Unfortuantely Java has some major issues doing that (unsigned int problem)
Does anybody know, how I can convert an integer e.g.
x = 223;
to an 8-bit character in Java to attach it to a String ?
char = (char)x; // does not work !! 16 bit !! I need 8 bit !
A char is 16-bit in Java. Use a byte if you need an 8-bit datatype.
See How to convert Strings to and from UTF8 byte arrays in Java on how to convert a byte[] to String with UTF-8 encoding.

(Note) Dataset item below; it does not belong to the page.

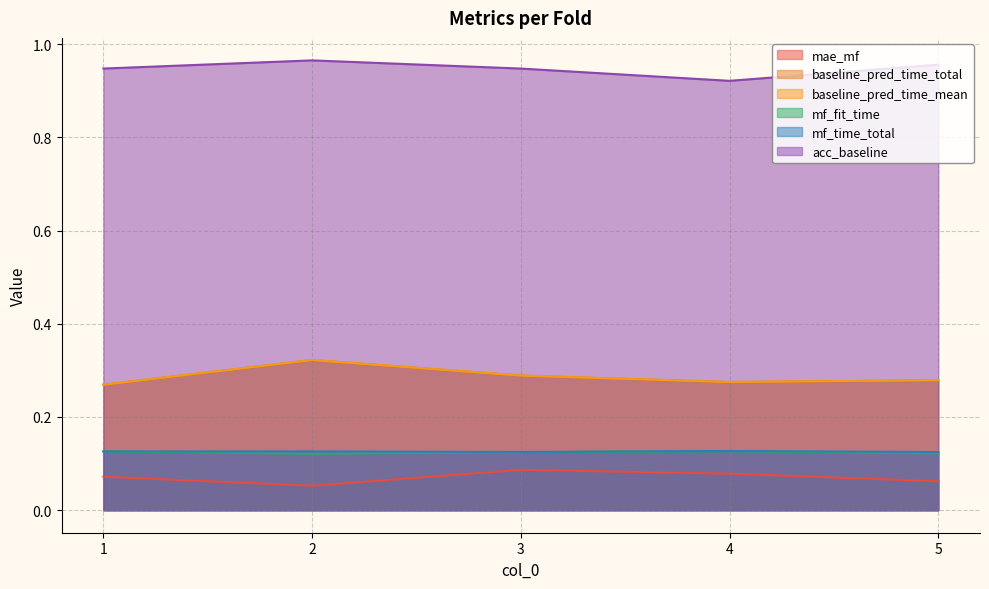

What is the average value of the baseline_pred_time_mean series?

0.3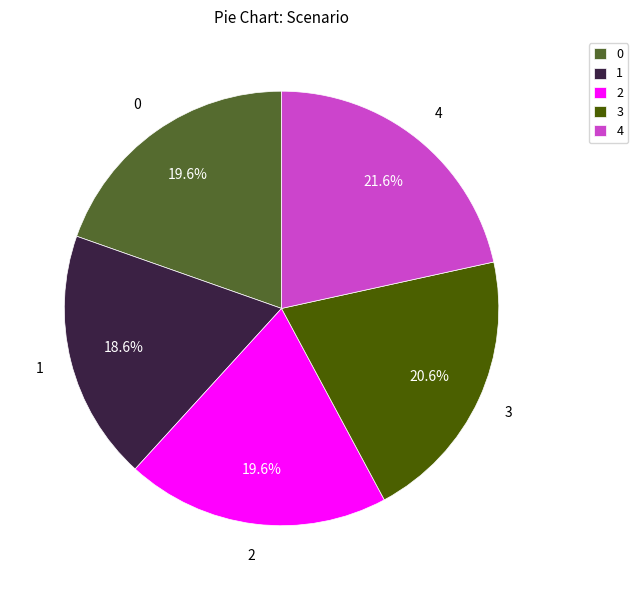

What is the smallest slice in the pie chart?

1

Sending a java.lang.String over the wire is probably the wrong approach here, since Strings are always 16-bit (since Java was designed for globalization and stuff). If your radio library allows you to pass a byte[] instead of a String, that will allow you to send 8-bit values without needing to worry about converting to UTF8. As far as converting from an int to an unsigned byte, you'll probably want to look at this article.
int to array of bytes
public byte[] intToByteArray(int num){
byte[] intBytes = new byte[4];
intBytes[0] = (byte) (num >>> 24);
intBytes[1] = (byte) (num >>> 16);
intBytes[2] = (byte) (num >>> 8);
intBytes[3] = (byte) num;
return intBytes;
}
note endianness here is big endian.